** Start GIVEN DATA **

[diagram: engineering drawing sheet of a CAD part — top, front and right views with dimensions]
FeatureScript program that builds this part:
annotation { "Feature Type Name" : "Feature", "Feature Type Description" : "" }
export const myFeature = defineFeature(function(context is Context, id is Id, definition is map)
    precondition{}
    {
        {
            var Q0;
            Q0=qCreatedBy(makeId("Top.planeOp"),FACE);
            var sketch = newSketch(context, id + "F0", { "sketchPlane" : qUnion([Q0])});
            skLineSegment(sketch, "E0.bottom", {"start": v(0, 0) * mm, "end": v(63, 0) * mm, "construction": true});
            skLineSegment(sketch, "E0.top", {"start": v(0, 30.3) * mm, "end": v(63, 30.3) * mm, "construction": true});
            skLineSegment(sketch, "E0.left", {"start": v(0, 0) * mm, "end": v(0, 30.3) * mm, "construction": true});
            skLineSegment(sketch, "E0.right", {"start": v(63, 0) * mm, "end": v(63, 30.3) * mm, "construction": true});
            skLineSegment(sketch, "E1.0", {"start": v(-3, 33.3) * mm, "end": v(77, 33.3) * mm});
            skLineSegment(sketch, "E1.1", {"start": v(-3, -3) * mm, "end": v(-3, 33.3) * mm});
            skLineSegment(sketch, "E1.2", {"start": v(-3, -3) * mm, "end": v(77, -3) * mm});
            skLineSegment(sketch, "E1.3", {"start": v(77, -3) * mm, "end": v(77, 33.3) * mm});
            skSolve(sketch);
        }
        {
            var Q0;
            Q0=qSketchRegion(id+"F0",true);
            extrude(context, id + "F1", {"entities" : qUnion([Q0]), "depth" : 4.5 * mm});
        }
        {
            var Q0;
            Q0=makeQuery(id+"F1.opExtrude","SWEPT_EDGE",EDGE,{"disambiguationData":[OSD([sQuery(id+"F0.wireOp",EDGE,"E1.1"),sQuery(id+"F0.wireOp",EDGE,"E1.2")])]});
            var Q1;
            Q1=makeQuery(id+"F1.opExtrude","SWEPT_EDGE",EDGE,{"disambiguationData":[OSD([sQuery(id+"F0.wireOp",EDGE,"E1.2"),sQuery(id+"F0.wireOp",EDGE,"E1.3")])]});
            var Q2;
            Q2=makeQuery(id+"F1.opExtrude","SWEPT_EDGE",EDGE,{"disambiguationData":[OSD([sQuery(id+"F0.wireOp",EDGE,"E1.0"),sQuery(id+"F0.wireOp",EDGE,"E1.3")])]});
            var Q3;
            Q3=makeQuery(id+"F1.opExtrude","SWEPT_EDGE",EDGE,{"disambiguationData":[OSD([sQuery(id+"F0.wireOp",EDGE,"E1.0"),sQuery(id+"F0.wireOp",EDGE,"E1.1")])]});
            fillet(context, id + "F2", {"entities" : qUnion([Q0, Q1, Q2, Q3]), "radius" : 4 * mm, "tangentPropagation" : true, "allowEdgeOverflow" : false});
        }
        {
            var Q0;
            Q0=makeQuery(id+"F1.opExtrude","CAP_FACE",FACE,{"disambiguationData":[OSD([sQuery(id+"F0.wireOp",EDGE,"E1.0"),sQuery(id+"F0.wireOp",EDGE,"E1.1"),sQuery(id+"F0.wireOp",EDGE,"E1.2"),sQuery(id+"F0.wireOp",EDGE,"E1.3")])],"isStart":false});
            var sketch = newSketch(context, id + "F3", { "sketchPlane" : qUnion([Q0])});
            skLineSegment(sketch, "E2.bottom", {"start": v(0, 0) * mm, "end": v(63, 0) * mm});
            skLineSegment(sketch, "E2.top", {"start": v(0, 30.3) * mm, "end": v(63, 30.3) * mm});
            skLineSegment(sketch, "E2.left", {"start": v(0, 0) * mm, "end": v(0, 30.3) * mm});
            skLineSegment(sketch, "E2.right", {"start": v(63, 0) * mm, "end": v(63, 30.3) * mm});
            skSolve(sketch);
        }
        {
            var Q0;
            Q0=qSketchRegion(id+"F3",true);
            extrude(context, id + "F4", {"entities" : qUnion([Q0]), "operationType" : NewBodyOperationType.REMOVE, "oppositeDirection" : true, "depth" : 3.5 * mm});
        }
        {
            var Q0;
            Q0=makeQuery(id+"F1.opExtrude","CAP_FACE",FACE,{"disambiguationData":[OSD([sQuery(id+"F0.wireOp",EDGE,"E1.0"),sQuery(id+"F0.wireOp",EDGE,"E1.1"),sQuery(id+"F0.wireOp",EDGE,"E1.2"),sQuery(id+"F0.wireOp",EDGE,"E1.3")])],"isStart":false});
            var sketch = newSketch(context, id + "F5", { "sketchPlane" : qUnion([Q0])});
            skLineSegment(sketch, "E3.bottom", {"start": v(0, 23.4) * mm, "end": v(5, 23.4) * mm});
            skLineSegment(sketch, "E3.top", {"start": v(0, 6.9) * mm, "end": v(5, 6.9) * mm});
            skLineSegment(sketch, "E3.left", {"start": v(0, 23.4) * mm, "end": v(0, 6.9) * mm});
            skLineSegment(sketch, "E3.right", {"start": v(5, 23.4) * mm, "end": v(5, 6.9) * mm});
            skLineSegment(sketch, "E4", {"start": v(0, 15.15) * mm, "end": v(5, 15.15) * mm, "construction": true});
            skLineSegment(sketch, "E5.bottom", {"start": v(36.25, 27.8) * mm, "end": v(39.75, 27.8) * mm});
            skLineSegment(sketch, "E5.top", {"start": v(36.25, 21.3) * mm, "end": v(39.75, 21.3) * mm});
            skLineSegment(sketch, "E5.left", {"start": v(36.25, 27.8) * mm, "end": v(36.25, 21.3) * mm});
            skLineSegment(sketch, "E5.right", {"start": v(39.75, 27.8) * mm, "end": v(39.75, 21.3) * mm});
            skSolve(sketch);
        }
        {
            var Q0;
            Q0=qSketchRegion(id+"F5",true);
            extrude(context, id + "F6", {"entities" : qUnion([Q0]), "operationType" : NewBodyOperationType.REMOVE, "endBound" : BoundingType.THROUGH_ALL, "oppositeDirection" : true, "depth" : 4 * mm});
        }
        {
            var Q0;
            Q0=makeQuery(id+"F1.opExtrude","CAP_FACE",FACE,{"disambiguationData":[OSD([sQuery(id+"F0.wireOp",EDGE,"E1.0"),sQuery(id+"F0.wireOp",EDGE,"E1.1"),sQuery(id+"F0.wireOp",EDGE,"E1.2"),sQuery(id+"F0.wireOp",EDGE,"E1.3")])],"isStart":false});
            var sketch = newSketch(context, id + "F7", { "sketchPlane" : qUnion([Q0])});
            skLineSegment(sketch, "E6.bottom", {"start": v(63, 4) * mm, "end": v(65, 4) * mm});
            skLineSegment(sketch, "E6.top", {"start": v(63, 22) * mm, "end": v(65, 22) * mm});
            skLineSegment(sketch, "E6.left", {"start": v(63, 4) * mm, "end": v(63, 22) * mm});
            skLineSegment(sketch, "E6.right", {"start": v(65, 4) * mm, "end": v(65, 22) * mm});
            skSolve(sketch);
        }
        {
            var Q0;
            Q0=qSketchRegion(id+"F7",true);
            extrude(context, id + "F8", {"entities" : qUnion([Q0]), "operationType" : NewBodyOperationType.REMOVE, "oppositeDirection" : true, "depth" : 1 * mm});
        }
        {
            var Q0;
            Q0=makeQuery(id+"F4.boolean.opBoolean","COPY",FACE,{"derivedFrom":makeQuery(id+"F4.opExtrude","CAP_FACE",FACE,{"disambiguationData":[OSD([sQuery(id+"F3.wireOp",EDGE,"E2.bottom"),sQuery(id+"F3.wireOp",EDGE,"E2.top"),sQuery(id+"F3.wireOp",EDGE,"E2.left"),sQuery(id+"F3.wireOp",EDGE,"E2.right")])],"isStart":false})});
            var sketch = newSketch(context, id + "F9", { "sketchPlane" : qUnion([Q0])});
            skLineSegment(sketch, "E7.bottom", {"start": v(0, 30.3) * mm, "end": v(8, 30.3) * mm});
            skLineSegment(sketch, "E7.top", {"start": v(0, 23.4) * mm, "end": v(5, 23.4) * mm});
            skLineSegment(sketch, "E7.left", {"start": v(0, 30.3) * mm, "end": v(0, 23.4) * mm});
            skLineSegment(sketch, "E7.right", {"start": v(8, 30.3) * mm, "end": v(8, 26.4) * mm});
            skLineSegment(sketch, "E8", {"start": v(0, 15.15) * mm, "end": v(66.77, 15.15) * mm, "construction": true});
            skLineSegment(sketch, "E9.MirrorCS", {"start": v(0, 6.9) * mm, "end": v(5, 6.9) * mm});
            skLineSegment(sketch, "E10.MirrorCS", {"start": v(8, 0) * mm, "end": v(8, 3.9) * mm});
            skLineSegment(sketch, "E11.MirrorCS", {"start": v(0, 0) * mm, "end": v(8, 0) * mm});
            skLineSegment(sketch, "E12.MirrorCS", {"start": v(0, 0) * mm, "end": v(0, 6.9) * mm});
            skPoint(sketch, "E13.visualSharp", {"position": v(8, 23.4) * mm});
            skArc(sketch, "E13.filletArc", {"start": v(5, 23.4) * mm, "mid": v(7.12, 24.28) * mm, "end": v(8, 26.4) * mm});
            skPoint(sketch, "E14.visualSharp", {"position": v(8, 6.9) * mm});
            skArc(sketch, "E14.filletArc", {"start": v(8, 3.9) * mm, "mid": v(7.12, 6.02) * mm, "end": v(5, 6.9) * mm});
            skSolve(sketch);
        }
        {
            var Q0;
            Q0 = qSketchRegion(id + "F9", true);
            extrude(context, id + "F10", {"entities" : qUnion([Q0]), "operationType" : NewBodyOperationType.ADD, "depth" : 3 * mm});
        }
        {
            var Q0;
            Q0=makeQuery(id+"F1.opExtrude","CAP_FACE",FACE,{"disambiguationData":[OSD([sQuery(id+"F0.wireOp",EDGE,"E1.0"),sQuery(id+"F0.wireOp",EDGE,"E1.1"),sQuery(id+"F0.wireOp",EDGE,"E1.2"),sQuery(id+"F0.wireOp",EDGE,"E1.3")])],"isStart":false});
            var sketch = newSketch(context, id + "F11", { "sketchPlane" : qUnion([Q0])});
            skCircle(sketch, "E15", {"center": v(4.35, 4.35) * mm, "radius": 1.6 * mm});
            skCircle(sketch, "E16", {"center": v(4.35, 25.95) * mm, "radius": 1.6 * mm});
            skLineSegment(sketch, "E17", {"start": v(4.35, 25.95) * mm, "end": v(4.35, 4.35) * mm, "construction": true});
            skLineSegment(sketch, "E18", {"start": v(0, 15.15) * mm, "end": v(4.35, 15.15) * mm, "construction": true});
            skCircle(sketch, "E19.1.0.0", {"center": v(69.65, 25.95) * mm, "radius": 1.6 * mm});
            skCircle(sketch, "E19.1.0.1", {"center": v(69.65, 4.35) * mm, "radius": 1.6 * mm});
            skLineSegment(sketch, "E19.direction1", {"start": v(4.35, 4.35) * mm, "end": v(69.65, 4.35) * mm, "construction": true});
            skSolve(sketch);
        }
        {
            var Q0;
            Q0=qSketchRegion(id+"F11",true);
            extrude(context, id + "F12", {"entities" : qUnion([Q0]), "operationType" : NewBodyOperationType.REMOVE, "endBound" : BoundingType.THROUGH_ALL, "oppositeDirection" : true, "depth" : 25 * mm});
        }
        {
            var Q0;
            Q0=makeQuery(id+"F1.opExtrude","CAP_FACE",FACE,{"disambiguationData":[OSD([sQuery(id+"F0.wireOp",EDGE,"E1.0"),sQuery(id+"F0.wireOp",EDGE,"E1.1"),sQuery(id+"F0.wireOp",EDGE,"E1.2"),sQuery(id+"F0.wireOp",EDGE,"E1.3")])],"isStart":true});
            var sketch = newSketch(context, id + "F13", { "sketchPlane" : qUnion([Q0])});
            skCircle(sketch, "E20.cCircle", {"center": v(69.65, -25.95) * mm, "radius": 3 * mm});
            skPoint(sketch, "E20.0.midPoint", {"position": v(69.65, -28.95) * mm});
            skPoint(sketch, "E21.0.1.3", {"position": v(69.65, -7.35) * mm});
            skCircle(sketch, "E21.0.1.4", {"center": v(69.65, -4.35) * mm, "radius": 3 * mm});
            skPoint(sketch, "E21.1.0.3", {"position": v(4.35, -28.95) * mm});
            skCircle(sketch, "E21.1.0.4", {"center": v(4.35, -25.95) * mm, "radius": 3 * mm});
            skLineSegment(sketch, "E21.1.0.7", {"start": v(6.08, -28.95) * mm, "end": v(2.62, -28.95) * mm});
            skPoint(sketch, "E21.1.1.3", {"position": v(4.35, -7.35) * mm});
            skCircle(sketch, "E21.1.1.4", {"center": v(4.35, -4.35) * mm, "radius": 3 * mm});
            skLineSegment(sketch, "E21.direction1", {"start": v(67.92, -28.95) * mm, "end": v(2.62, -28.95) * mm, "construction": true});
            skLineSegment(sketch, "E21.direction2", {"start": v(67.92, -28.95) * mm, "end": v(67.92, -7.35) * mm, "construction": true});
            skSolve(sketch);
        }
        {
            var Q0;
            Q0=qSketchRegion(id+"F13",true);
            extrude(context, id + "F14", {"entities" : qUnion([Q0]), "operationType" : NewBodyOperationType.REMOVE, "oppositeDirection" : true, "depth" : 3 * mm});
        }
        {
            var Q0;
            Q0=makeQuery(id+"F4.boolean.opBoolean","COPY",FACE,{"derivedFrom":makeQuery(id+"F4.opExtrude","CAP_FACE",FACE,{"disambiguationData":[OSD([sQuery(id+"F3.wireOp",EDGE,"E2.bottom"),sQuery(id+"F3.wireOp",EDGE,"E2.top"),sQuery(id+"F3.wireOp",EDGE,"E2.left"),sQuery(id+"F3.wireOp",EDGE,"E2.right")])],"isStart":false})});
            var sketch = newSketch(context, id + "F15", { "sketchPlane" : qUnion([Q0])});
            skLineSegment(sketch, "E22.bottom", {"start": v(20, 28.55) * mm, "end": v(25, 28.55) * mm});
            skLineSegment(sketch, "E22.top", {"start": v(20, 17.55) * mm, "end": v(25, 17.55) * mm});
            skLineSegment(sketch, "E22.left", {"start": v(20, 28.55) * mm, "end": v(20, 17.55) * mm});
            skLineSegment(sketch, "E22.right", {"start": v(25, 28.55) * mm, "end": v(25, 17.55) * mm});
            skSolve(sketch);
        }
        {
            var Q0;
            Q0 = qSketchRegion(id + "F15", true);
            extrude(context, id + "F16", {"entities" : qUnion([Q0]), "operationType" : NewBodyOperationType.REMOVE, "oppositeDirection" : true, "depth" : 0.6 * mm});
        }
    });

** End GIVEN DATA **

▶ **WHAT YOU SHOULD DO**
Pull out each line of the entries above that contains the string "skPoint". Case counts, so a line with a differently capitalized form doesn't match.

▶ **CORRECT ANSWER**
            skPoint(sketch, "E13.visualSharp", {"position": v(8, 23.4) * mm});
            skPoint(sketch, "E14.visualSharp", {"position": v(8, 6.9) * mm});
            skPoint(sketch, "E20.0.midPoint", {"position": v(69.65, -28.95) * mm});
            skPoint(sketch, "E21.0.1.3", {"position": v(69.65, -7.35) * mm});
            skPoint(sketch, "E21.1.0.3", {"position": v(4.35, -28.95) * mm});
            skPoint(sketch, "E21.1.1.3", {"position": v(4.35, -7.35) * mm});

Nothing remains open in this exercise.